Apply 8.0.1 verified using the tests above that it no longer blocks as dependency on CMSlave lock has been fixed
Solution: Apply maintenance release 8.0.1
Fix is covered in JIRA SPL-177646 dependency on CMSlave lock has been fixed
Description: Splunk unable to upload to S3 with Smartstore through Proxy
Reported as IDX cluster smartstore enabled with problems during upload to S3 and S2 enabled IDX cluster showing upload and download failure
Configurations changed in server.conf max_concurrent_uploads/downloads to unusually high values which caused pressure via proxy between indexers and S3.
Too many connections to S3 from indexers (via proxy server) and Splunk CORE (CMSlave lock algorithm deficiency) couldn’t handle it. Hence the request to upload/download could not proceed and eventually failing on uploads.

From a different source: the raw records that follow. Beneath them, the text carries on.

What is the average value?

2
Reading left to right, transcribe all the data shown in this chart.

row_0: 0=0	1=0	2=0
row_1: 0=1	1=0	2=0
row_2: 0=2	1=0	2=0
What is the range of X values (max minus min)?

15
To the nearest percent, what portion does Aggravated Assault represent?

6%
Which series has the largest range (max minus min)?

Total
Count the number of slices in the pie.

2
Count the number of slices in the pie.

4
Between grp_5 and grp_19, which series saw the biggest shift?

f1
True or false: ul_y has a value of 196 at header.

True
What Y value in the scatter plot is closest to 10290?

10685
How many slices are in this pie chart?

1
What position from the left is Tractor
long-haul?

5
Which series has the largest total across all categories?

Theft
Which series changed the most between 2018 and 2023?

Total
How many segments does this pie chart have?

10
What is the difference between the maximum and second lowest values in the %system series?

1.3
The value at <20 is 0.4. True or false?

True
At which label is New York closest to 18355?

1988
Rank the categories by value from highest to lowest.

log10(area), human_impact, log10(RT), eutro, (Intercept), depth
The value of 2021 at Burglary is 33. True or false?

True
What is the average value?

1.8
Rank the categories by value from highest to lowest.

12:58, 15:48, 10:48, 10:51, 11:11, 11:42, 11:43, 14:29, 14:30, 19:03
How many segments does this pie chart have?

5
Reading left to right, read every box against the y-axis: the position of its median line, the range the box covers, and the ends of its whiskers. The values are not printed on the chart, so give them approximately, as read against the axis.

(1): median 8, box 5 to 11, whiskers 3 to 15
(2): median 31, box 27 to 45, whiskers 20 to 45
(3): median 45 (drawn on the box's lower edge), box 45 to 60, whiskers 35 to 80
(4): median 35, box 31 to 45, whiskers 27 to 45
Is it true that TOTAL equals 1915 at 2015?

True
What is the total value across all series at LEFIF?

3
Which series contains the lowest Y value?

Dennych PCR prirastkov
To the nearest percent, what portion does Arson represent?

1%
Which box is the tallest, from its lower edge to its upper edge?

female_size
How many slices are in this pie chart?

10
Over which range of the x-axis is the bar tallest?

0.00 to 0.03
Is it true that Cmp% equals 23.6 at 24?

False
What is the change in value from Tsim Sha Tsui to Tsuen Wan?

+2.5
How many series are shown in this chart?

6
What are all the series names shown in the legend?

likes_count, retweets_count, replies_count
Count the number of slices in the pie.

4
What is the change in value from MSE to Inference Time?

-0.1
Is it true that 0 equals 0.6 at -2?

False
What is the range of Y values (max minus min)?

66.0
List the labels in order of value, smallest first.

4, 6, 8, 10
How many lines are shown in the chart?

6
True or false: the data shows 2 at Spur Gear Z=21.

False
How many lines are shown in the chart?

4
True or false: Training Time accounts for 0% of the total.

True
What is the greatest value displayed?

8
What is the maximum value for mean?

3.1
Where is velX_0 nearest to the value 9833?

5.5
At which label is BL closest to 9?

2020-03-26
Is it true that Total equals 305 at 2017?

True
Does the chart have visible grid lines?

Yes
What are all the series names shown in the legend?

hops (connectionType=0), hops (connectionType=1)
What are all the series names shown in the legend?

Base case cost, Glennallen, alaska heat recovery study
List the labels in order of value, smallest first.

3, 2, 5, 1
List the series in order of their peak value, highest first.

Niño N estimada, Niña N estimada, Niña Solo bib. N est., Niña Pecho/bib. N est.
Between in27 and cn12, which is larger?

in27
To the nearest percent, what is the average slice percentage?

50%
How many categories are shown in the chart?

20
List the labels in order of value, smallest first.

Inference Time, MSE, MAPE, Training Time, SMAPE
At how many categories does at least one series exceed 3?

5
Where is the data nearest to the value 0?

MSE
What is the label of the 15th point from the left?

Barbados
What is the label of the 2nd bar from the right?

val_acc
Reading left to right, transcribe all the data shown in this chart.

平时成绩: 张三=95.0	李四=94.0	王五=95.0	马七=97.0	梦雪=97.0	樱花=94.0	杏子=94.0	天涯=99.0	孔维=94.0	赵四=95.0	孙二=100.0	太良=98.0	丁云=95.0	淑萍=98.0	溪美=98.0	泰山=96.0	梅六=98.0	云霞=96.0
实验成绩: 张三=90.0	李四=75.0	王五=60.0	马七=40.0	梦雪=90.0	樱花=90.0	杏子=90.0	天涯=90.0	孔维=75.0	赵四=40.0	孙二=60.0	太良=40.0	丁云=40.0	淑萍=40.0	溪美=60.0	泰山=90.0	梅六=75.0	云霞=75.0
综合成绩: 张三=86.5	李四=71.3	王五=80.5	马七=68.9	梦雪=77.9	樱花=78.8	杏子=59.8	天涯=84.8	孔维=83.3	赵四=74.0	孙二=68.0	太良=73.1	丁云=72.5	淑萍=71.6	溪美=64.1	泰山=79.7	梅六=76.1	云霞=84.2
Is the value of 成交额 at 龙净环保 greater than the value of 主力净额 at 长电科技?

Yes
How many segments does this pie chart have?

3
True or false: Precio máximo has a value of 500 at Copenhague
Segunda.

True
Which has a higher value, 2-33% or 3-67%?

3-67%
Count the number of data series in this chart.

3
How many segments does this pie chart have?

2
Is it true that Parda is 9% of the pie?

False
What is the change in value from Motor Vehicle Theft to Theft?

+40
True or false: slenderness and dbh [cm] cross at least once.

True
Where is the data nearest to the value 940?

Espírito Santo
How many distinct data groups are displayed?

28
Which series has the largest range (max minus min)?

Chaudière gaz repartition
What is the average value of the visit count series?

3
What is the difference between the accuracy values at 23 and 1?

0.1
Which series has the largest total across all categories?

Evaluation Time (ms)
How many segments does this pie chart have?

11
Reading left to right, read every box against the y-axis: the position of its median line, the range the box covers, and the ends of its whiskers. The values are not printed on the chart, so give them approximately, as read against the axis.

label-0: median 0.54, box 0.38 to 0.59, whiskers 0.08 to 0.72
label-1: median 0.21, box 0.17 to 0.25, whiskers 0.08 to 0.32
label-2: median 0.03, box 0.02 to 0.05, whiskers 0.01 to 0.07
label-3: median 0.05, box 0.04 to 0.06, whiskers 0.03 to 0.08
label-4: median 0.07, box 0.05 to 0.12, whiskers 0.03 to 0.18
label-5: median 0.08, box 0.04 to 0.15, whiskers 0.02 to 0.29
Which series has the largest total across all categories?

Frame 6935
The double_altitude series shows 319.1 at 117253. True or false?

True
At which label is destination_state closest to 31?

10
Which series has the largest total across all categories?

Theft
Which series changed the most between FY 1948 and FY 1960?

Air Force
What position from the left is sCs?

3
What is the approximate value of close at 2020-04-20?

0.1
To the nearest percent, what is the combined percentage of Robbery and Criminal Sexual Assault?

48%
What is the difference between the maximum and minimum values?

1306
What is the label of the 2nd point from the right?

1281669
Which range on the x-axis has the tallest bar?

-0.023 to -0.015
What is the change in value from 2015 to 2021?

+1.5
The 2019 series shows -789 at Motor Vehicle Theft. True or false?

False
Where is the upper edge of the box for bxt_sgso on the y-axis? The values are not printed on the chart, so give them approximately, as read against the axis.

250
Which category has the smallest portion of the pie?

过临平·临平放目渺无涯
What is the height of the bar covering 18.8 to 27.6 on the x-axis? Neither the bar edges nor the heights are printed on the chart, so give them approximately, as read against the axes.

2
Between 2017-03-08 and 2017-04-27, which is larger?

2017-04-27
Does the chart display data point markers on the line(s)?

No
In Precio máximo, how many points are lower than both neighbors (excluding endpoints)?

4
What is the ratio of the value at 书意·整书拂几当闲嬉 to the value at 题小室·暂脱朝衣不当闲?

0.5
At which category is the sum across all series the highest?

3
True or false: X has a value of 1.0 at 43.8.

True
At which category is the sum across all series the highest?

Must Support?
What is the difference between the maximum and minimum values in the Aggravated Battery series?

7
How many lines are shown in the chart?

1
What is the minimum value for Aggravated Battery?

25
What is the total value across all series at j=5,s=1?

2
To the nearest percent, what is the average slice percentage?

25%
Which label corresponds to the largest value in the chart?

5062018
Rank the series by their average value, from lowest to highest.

A sudden increase in uploads/downloads, has lead to a throttling affect via the proxy from indexer to the S3 storage system and overloaded splunk CORE and this backed up (and timed out) on the indexer side preventing downloads/uploads.
Workaround (if can't migrate to 8.0.1 straight away)
Setting these back to default values helped - max_concurrent_uploads/downloads.